Copy out each line of the data that includes the string "incendie".

>>>

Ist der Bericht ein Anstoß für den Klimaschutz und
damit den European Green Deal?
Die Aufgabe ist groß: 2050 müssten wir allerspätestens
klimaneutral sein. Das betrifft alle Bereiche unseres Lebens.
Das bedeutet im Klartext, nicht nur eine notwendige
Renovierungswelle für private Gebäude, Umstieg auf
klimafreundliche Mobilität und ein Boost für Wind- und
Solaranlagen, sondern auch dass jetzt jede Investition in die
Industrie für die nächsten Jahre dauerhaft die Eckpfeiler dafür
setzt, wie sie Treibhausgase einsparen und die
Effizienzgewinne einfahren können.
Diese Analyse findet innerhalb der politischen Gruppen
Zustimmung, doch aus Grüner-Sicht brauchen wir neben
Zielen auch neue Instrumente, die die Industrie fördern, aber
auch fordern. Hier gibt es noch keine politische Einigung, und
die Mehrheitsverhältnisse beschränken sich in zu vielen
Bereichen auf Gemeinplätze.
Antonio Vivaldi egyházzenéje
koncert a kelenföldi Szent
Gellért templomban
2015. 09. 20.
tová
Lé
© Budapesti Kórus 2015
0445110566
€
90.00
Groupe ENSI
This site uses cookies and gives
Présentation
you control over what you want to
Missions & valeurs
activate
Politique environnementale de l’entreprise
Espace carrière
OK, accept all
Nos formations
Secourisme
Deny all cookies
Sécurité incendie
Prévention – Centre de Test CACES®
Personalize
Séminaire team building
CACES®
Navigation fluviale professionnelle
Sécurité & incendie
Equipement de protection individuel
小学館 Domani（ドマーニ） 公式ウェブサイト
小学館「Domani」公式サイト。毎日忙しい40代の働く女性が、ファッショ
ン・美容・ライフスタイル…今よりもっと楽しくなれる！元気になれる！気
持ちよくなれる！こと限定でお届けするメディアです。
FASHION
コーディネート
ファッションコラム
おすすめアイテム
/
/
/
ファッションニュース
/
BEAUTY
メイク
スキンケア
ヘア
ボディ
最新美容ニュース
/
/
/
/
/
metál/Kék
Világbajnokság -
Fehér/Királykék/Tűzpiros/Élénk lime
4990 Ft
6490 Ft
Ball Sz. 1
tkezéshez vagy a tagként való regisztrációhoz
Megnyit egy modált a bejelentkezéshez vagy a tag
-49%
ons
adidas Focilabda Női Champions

<<<

Finished task
Sécurité incendie
Sécurité & incendie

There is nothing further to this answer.